As for the actual pitchers, only three starters have contributed to the poor start. Corey Kluber, Josh Tomlin, and Trevor Bauer have combined to produce an 8.54 ERA. Out of all those guys, Kluber is the one I worry about the least.

Here are his April ERAs over the last four seasons:
2014: 4.14
2015: 4.24
2016: 4.24
2017: 6.38

Now look at his ERA over the rest of the season (2017 excluded):
2014: 2.13
2015: 3.35
2016: 2.93

Until he proves me otherwise, I’ll just accept the fact that Corey Kluber tends to have slow starts in April. Now, Josh Tomlin and Trevor Bauer worry me, but only to a certain extent. Both Tomlin and Bauer have unsightly ERA’s, but both have put up FIP’s near/close to their career averages, so it’ likely they are just experiencing some bad BABIP (batting averaging on balls in play) luck. Both pitchers have limited the walks and home runs in their appearances, but their hits per nine innings are through the roof. For Bauer, his career BABIP has been .292, but this season that number has jumped to .400. Meanwhile, Tomlin has seen a similar jump from .277 career BABIP to a .417 one this season. Those numbers are just plain unsustainable.

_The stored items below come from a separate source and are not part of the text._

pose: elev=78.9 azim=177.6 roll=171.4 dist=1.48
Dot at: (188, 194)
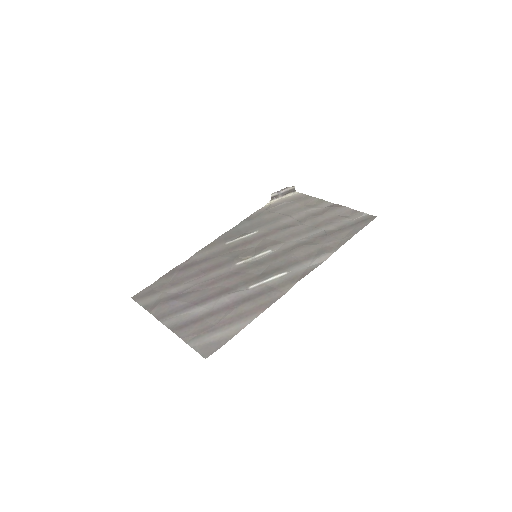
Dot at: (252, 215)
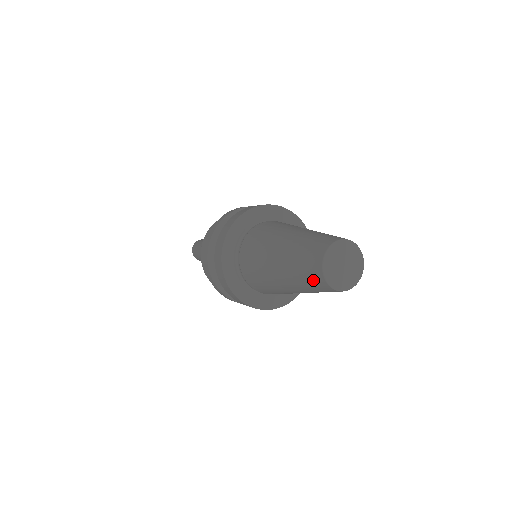
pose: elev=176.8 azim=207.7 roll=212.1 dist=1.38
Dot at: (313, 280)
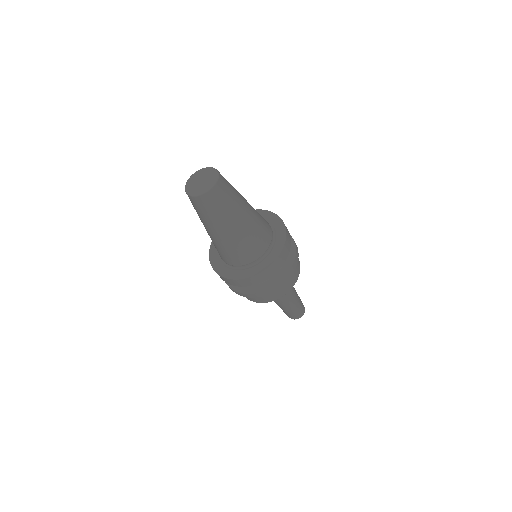
Dot at: occluded
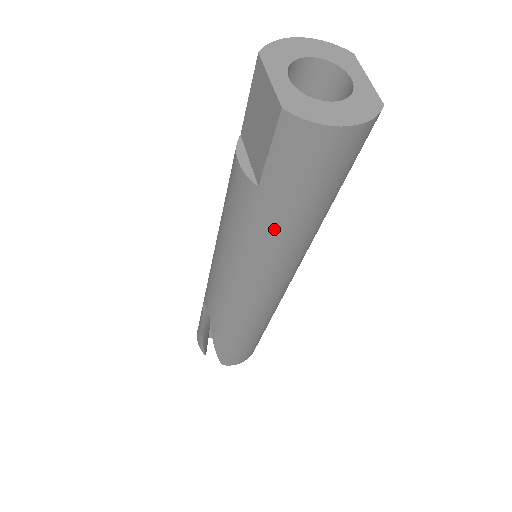
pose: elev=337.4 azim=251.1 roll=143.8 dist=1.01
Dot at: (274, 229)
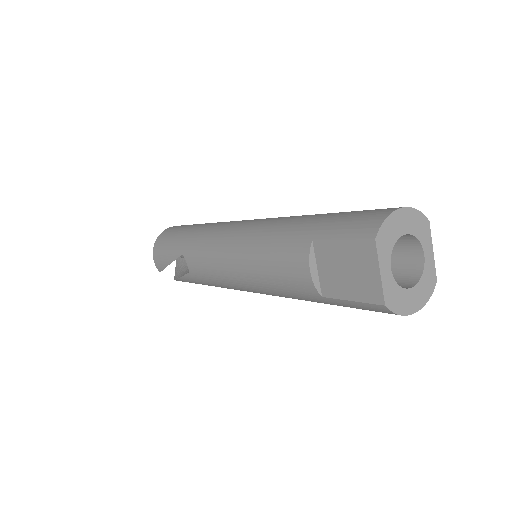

Even Mike Trout doesn’t have a BABIP that high for his career.

So other than giving up more hits per nine innings than any other team in the AL, the Indians actually rank quite well in the pitching department. They are league average in terms of giving up home runs, they’ve walked the fifth fewest batters per nine innings and have struck out the most batters per nine innings.

Which leads us to the moral of the story…

Things will even out eventually. The underlying numbers are just too strong for the Indians pitching to keep giving up runs like they have. It also points to why early season numbers and small sample sizes get overblown a little too much. Relax Indians fans.